2. Make changes at a pace that leverages the external opportunity and the internal capacity for change. Enough to stimulate but not overwhelm and, balance urgency and restraint. Timing is important but so is building the capabilities prior to execution, which in my experience is ​usually not thought through. CEOs also make multiple moves taking varied timescales to embed, over time these moves are seen as overlapping cycles rather than discrete ‘acts’.

 3. Understand first and then reshape the expectations of different stakeholders, challenge assumptions, and educate the board on the new context. Accurately gauge the stakeholders level of alignment with the strategic vision, also anticipate and allay the concerns of activist stakeholders.
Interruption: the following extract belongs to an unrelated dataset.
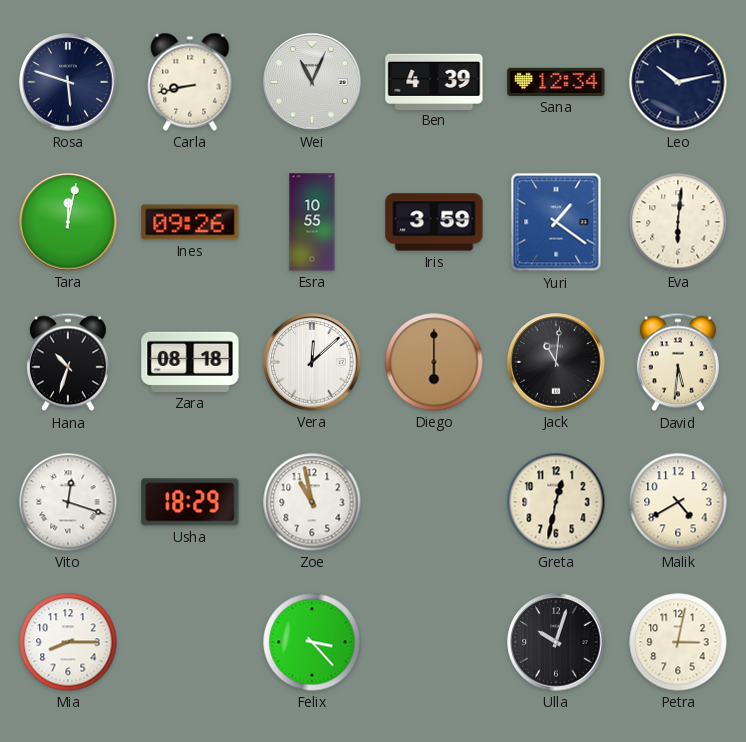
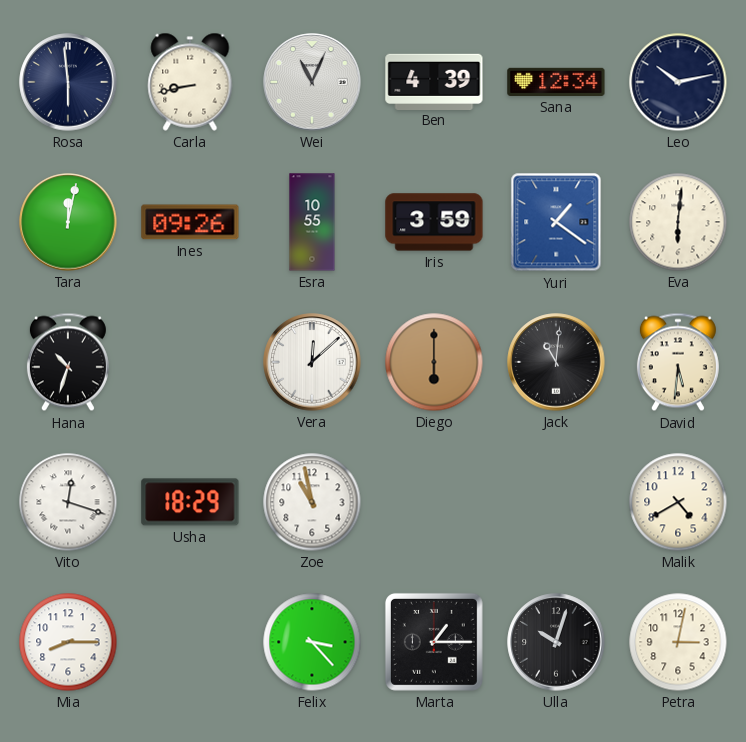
Rosa: 5:48 -> 5:59
Zara: 08:18 -> none
Greta: 12:32 -> none
Marta: none -> 1:15
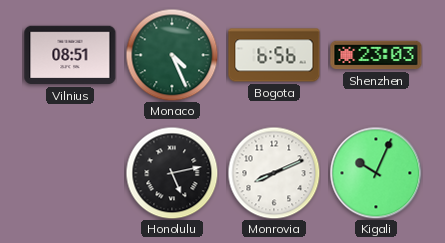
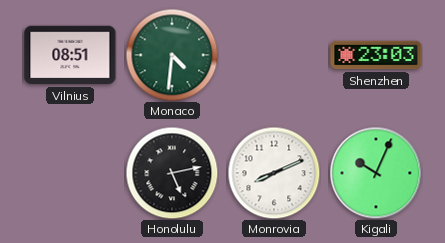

    4. Select, align and seek the backing of the ELT, in cohort with them connect directly with a variety of leaders in the organisation. Activate positive energy and cascade purpose and values whilst breaking down the silos across the business.

    5. Hand over a legacy, which is not an exercise in self- aggrandisement but handing over an improved and sustainable enterprise for successors to succeed in their turn. Legacy also involves handing over an improved enterprise that contributes to a better world.

Lesser, R., et al. (2018). "An Algorithm for a Successful 21st-Century CEO." BCG.

Further Discussions
Luke from LinkedIn comments:
Very interesting. This raises some questions in my mind such as: what is success and how is it defined and measured? If there are multiple factors at play for the CEO the research summary indicates that there is not a single main factor but rather a balancing between them. The factors that appear to generate the greatest 'success' seem to pivot around sift skills, communication, stakeholder engagement, and influence. These generally take longer to gain traction than mechanic alternatives indicating the people factor in organisations. This is interesting given the airtime to AI and the pending claims of the machine world.

Eugene's Response:
Great pick up Luke. We will get past our fascination for adding the word digital to many of our activity streams and in the process affirm that underpinning much of this is the human factor, or to be Digi savvy - The human, machine interface.